General Information

The Medical Anthropology and Sociology Unit

The Medical Anthropology and Sociology Unit at the University of Amsterdam is located in the Department of Sociology and Anthropology. The Unit is involved in teaching four master programmes, it runs special courses in its field, both in the university and abroad, it is responsible for training and supervising PhD students, it carries out scientific and applied research, it organizes conferences and other academic meetings, it publishes a journal and several book series and it maintains links with a large number of other institutions in and outside The Netherlands to carry out the above tasks. This website provides information about all activities of the Unit.

What are Medical Anthropology, Medical Sociology and Medical Science Dynamics?

Medical anthropology studies illness and health from a social-cultural perspective. The anthropology of illness implies the study of socio-cultural phenomena related to what is called 'illness'. The study focuses on factors leading to illness, and also on the concept of illness itself. What illness is and how illness is determined and experienced varies culturally.

The theoretical relevance of medical anthropology is its contribution to the continuous anthropological discussion about 'nature' or 'nurture'. Illness and health are experiences in which 'biology' and 'culture' intertwine. What culture and society are and do, can be eminently studied in situations of ill health and health seeking.

The practical relevance of medical anthropology focuses on health care. In medical anthropology, it is usual to distinguish anthropology in medicine and anthropology of medicine. The first concept points to anthropology as an applied science. Anthropological insights enable health workers to practice more efficiently.

The general objective of all courses in medical anthropology is to obtain knowledge of theories and methods of medical anthropology and to gain better insight into social and cultural processes related to health, well-being and health care. Students learn to apply their knowledge and understandings in both practical and scientific work.

Medical sociology is part of a broader research group that deals with participation, citizenship and the welfare state. Health and health care arrangements are studied at different levels of integration. Individual experiences and emotions concerning health and illness are related to daily health practices, at home and in institutions; to interactions between clients and professionals; and to broader social phenomena like patterns of social stratification, changes in the welfare state in a neo-liberal political climate, professionalization and risk calculation.

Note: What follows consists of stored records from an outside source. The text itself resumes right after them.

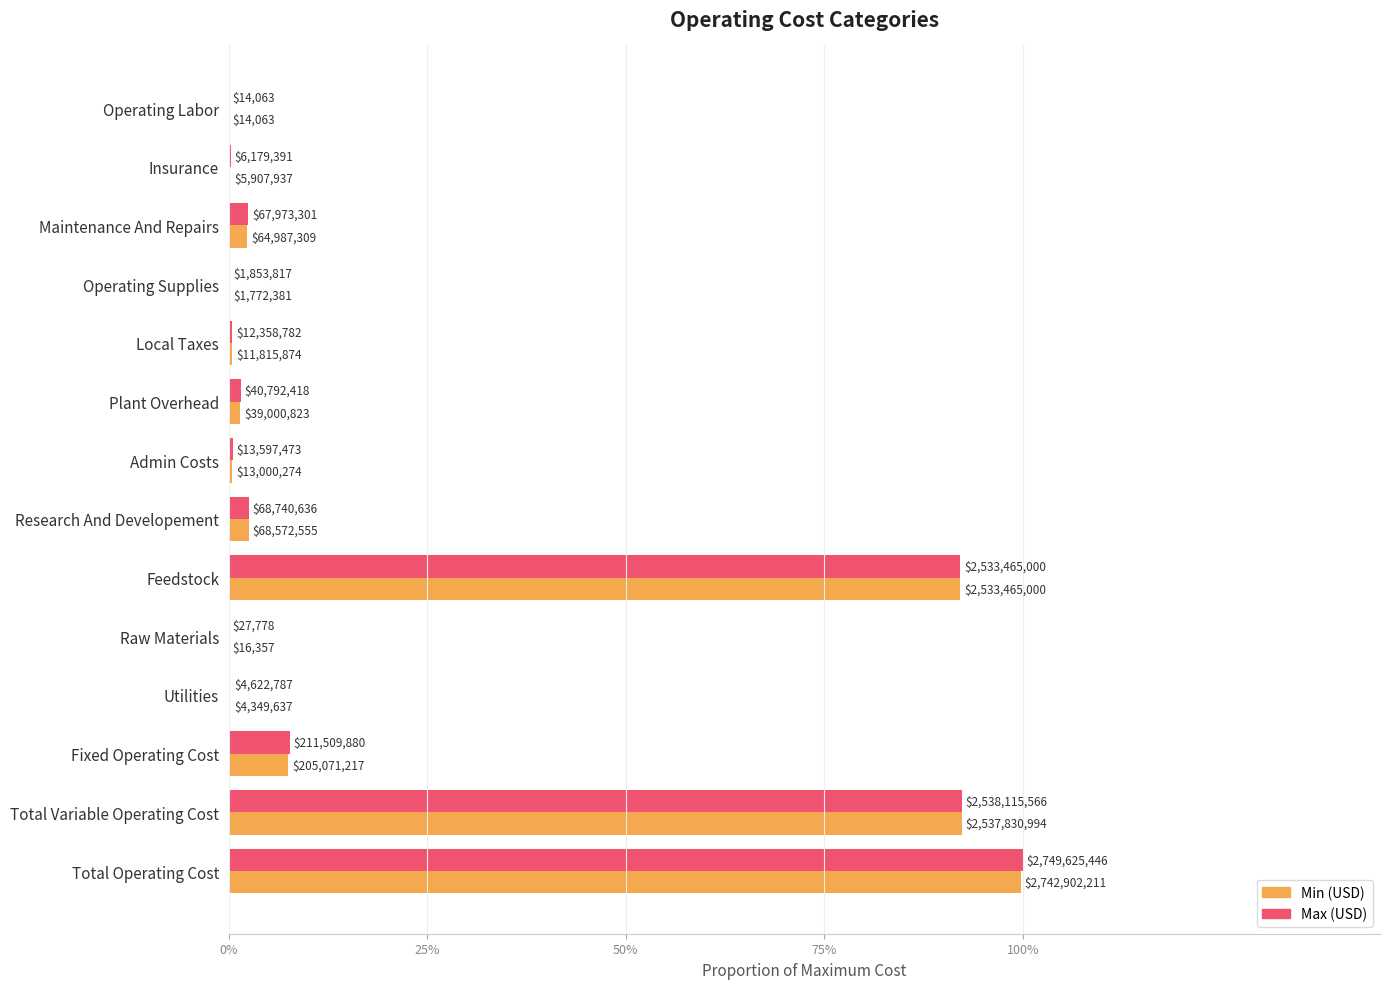

What are all the series names shown in the legend?

Min (USD), Max (USD)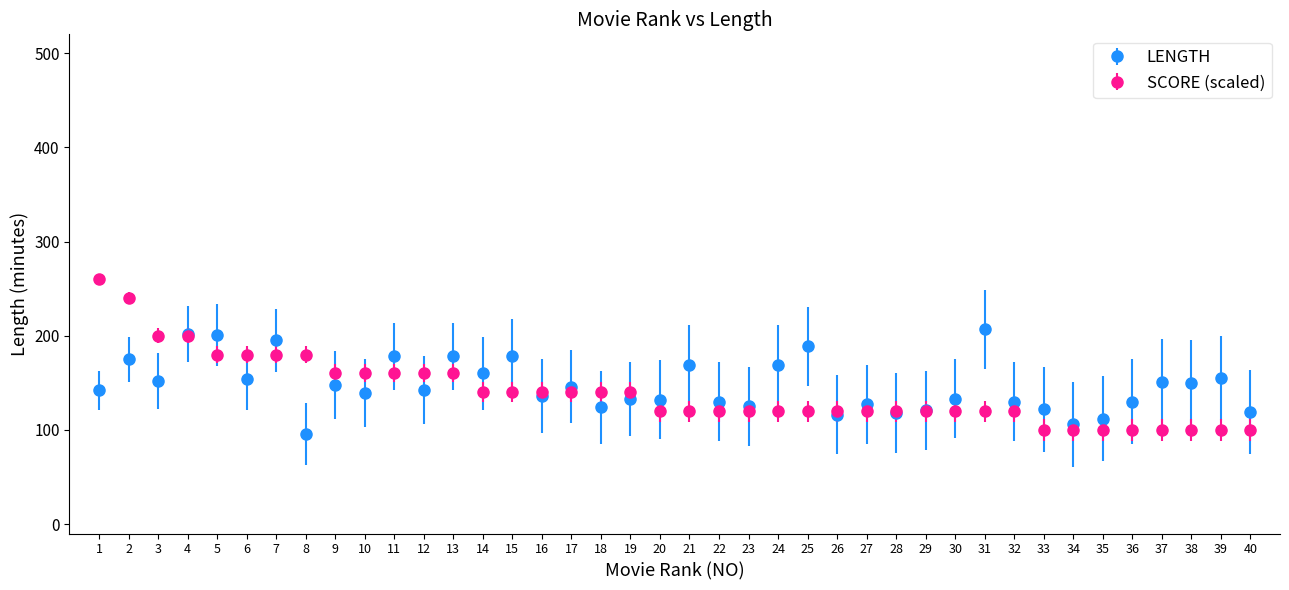

Which series has the largest range (max minus min)?

SCORE (scaled)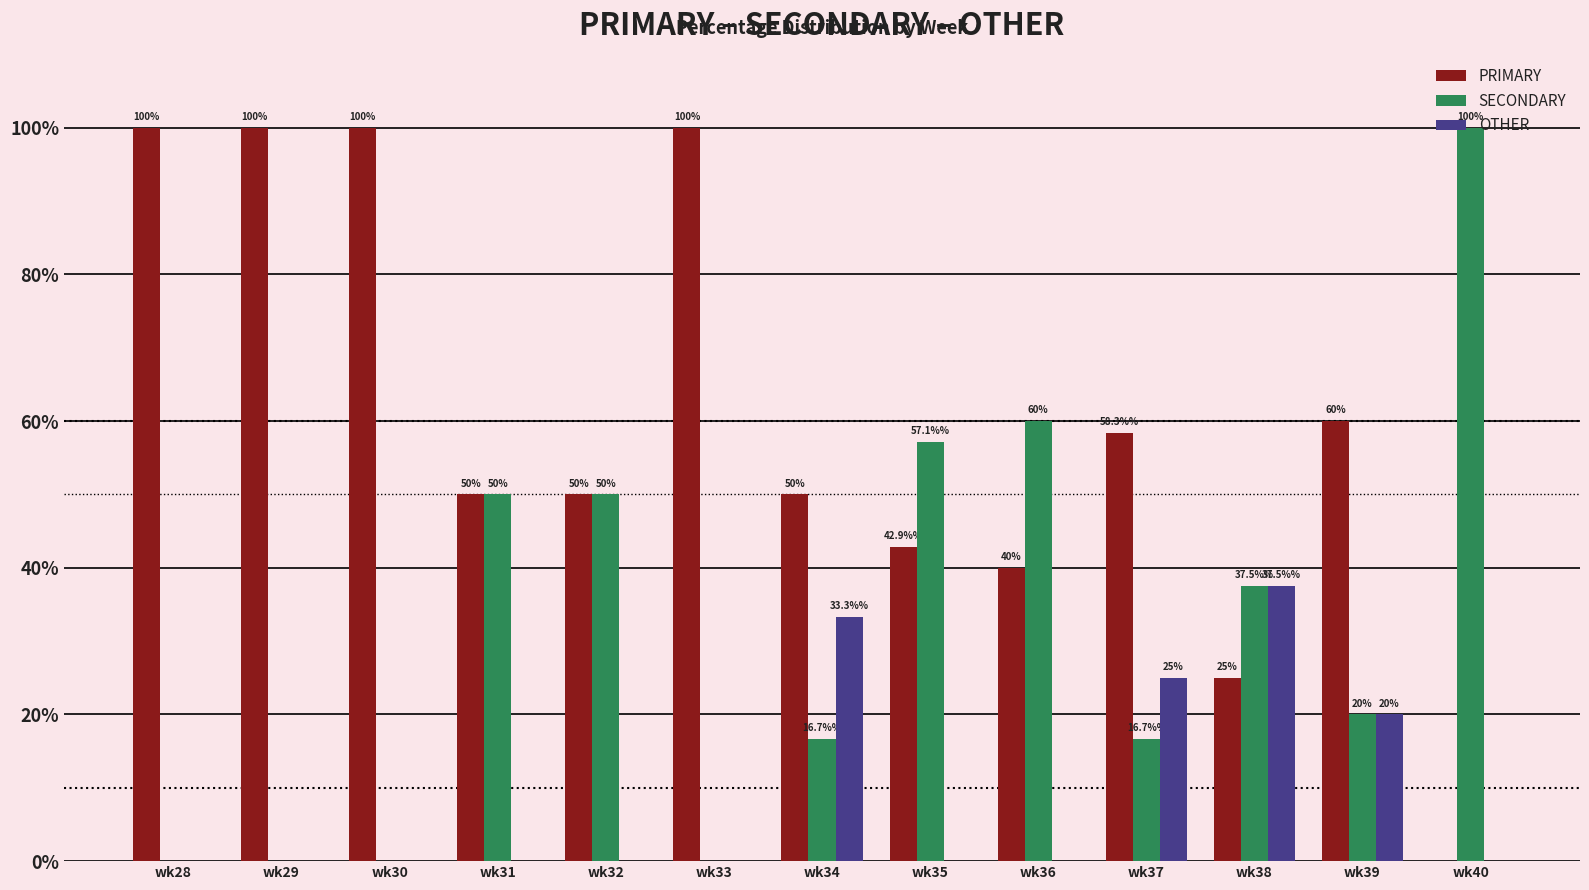

What are all the series names shown in the legend?

PRIMARY, SECONDARY, OTHER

We emphasise practices in which health, illness, bodies, patients and professionals actually come about. At the same time, this constructivist and relativist stance is balanced with an applied perspective: how medical sociology can actually contribute to understanding and improving health. A theoretical orientation and a policy interest go together.

Health problems have a distinct appearance in late -modern societies. We see more care next to established forms of cure. Infectious diseases are still relevant, but outweighed by chronic and degenerative conditions. Health and illness have also been displaced in many ways. Epidemiological thinking has brought everyday life under a state of proto-sickness. Eating, exercising, working and many more activities are viewed as health threat or advantage. Nowadays magazines, television, Internet and supermarkets are providing health products and information.

At the same time, there are numerous battles about the status of health conditions: some conditions are 'claimed' as diseases by their bearers while in other cases patient organizations try to free themselves from medical labels.

Medical Science Dynamics: The focus here is on the processes by which new knowledge of health and illnesses is generated, legitimated, and deployed in different societies and cultures. One aspect of this is the ways in which specific conditions (eg autism) become redefined. Another is the development, evaluation and use of new health care technologies (taking this term very broadly to include not only diagnostic instruments but also tests, drugs, vaccines, surgical procedures, prostheses…). It is a highly interdisciplinary field of work, involving collaboration not only with anthropologists and sociologists, but with historians of medicine, health policy analysts, and the field known as Health Technology Assessment.

The idea that medical science is the path to greater efficacy and efficiency in medical practice has been a guiding vision for biomedical researchers since at least the 19th century. It played an important role in the professionalization of medicine and in subsequent processes of specialization. Today medical science promises so much. The promise is constantly stressed and is highly visible in western culture. But at the same time many developments are seen as problematic: raising ethical problems; calling fundamental dichotomies and distinctions (live/dead; human/machine) into question; adding to inequalities in health and in health care. Medical science dynamics seeks to understand these processes of changing knowledge and changing practice, and the ways in which hopes, expectations (whether of cure or of profit), authority and doubt bear upon them.